Gregorelli: una persona d'altri tempi
Avrebbe voluto rimanere ancora il tempo necessario per spiegare, di nuovo a chi con lui aveva condiviso gli anni del trapasso dal modello democristiano a quello solo antidemocristiano (in quegli anni, non importava chi si annunciava e con quali prospettive, ma chi se ne andava portandosi appresso tutto il vecchiume accumulato) e ai nuovi l’importanza e l’insostituibilità della politica buona, di servizio e non di semplice rendita. Invece, sabato scorso, 24 febbraio, Aldo Gregorelli, un valtrumplino cresciuto a pane e oratorio e perciò convinto dell’insostituibile ruolo dei cattolici nella società, uno che sognava di fare il sociologo (“ma solo per non morire di noia vestendo i panni del ragioniere” diceva scherzando) e che si ritrovò prima a fare il sindacalista e poi il politico, complici gli anni e gli acciacchi s’è avviato verso la porzione di cielo riservata a chi ha combattuto la buona battaglia cercando il bene e le ragioni con cui edificare la nuova città dell’uomo.
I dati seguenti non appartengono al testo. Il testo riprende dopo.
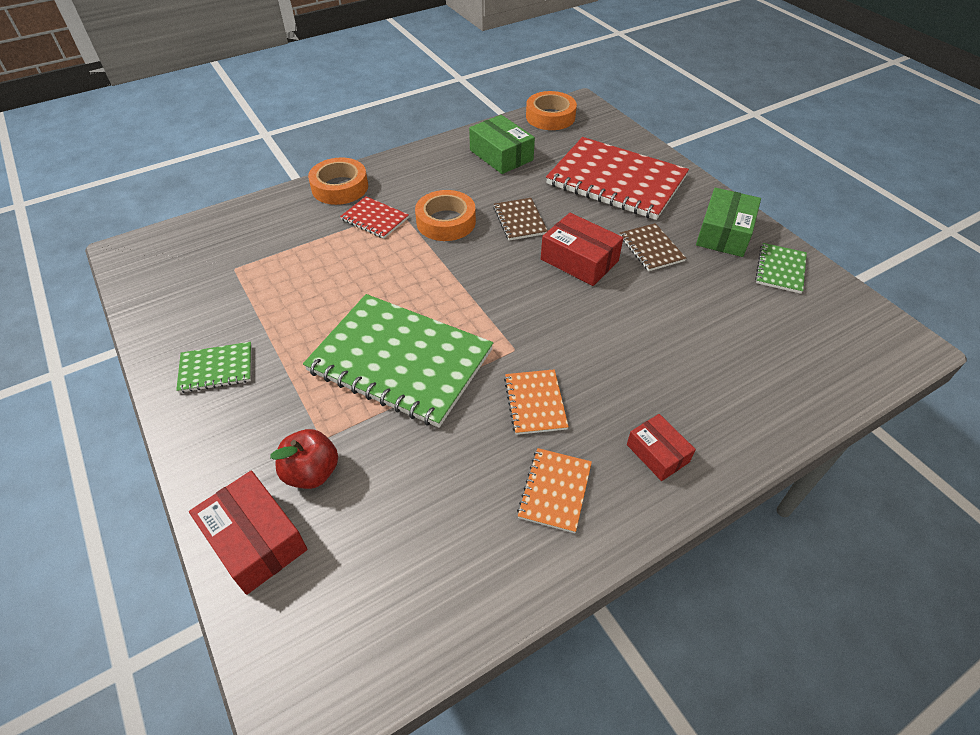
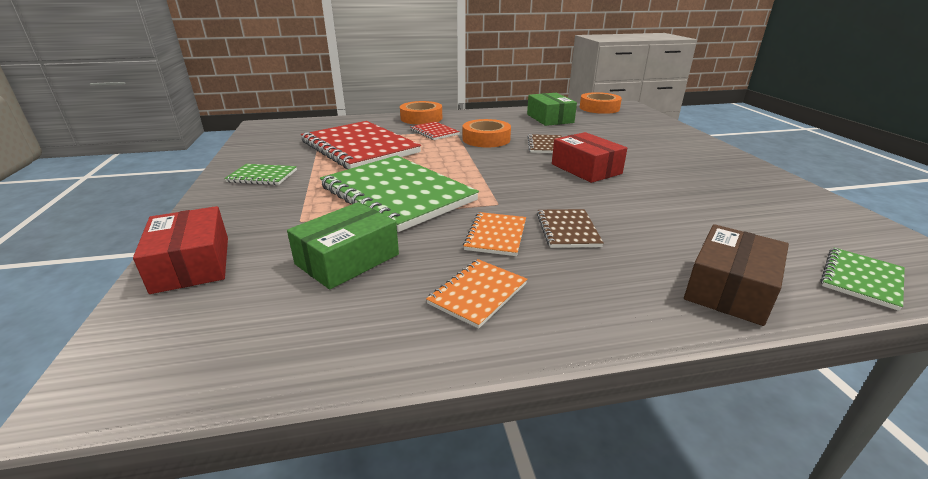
camera: 20 degrees right, 20 degrees down
(312, 472) = (274, 237): red apple -> none
(616, 181) = (640, 138): red notebook -> red notebook (360, 147)
(651, 248) = (657, 172): brown notebook -> brown notebook (567, 230)
(657, 453) = (605, 291): red box -> none
(724, 233) = (735, 173): green box -> green box (347, 259)
(751, 418) = (730, 289): none -> brown box
(780, 269) = (792, 200): green notebook -> green notebook (861, 279)

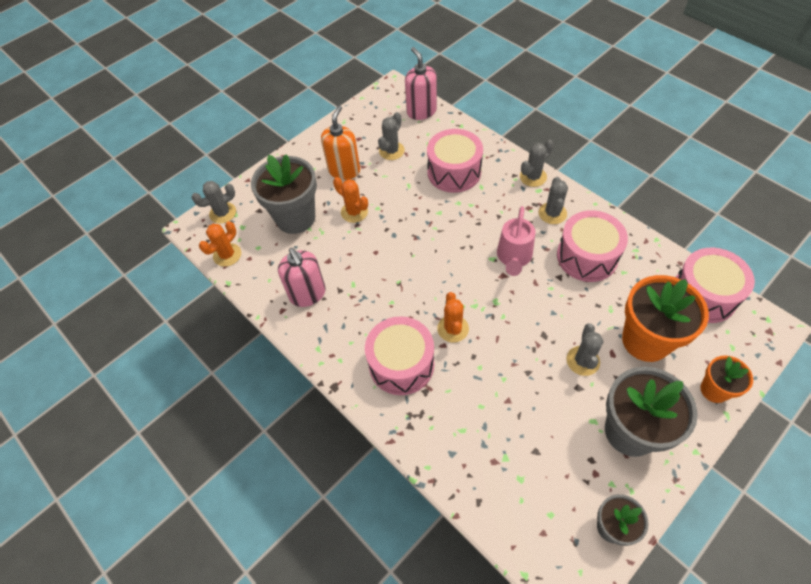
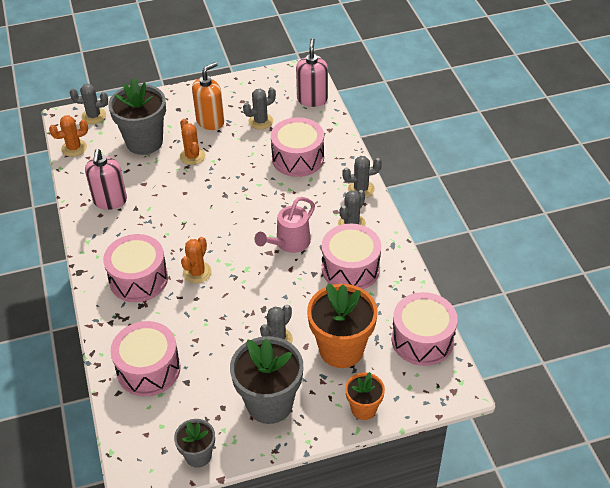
camera: 25 degrees right, 10 degrees down
(488, 458) = (148, 369): none -> pink drum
Giovane democristiano, a 21 anni Aldo entrò nel consiglio comunale di Villa Carcina e pochi anni dopo venne eletto Sindaco. Forse perché in tanti gli riconoscevano la capacità di semplificare anziché complicare, si ritrovò a fare il sindacalista nella CISL, all’inizio al fianco di Franco Castrezzati, poi accettando il ruolo di Segretario Generale. Era, si diceva allora, un politico prestato al sindacato. In effetti, al fianco di Mino Martinazzoli, nel 1987 Aldo Gregorelli abbracciò la politica a tempo pieno: deputato per due legislature e per finire senatore della Repubblica “di servizio e di proposta - sottolineava - cercando di dare valore alle ragioni della buona politica”. Erano tempi in cui la politica, intesa come servizio ed elaborazione di speranze per il buon futuro dei cittadini, era stata posta in soffitta per far posto ad un movimentismo tanto povero di idee quanto ricco di slogan e di promesse e Aldo Gregorelli, da buon sociologo con trascorsi sindacal-politici, auspicava dialogo e confronto come “redenzione dal vuoto che avanzava” e mezzo per rimettere al centro della politica i valori cristiani e sociali.
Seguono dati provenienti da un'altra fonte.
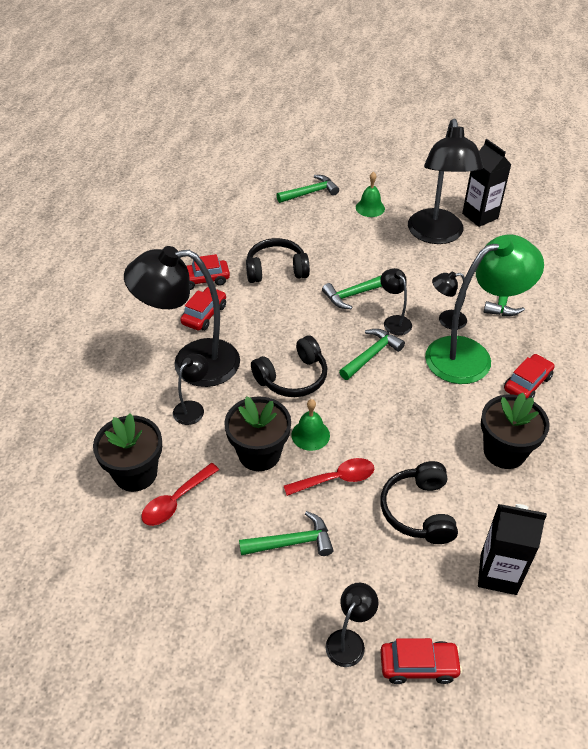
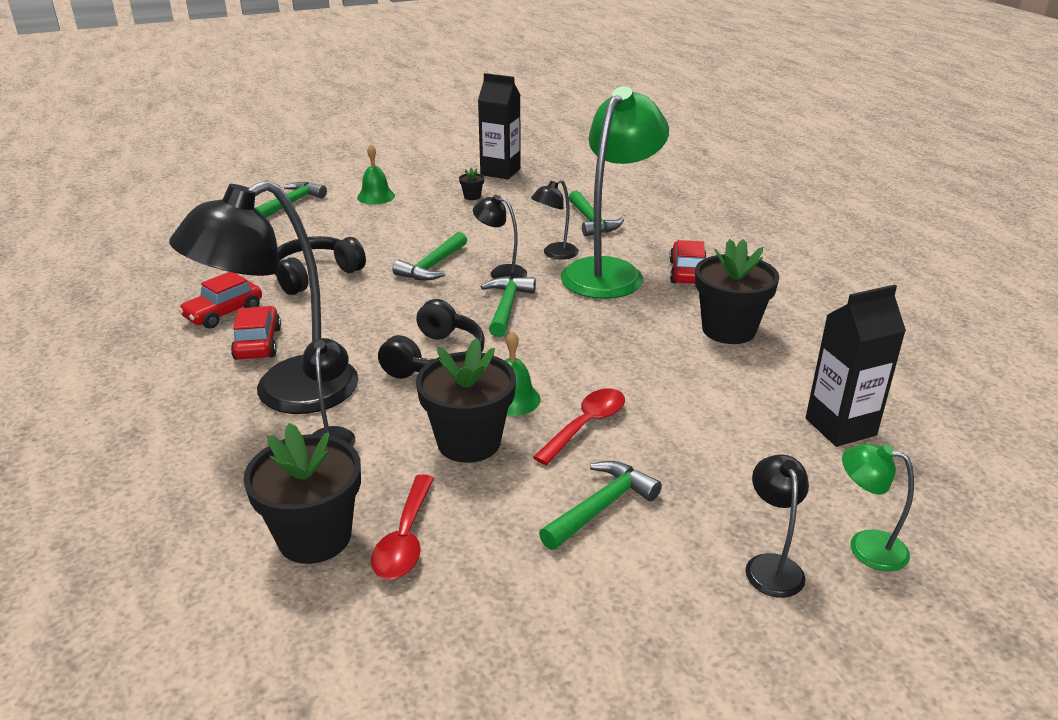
camera: 35 degrees left, 15 degrees down
(418, 511) = (705, 412): black headphones -> none
(418, 665) = (865, 547): red car -> green lamp
(436, 235) = (472, 196): black lamp -> black flower pot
Da perfetto illuso, spesso portandosi appresso l’ironia buona, fatta di sorrisi e di sottili momenti di sferzante verismo, sosteneva che non esisteva partito “senza gente disposta a sacrificarsi sempre e soltanto per il bene comune”, metteva in guardia contro chi immaginava “di aver preso in appalto il futuro” senza neppure degnarsi di concedere giusto commiato al presente, immaginava possibile coniugare cristianesimo e democrazia anche quando come allora, avanzavano venti annuncianti tempesta. Così Aldo, nel suo piccolo, “sicuro di contare assai poco e di essere l’ultimo dei cristiani autorizzato a dare lezioni, però disposto a giocare un soldo sulla propria identità di cattolico convinto della bontà del "fare politica" al fine di servire e costruire un mondo migliore. Intento a passare gli ultimi anni e giorni fra una risata e una lacrima, adesso Aldo riposa nella pace e vede, oltre le stelle del mattino, cieli e terre nuovi.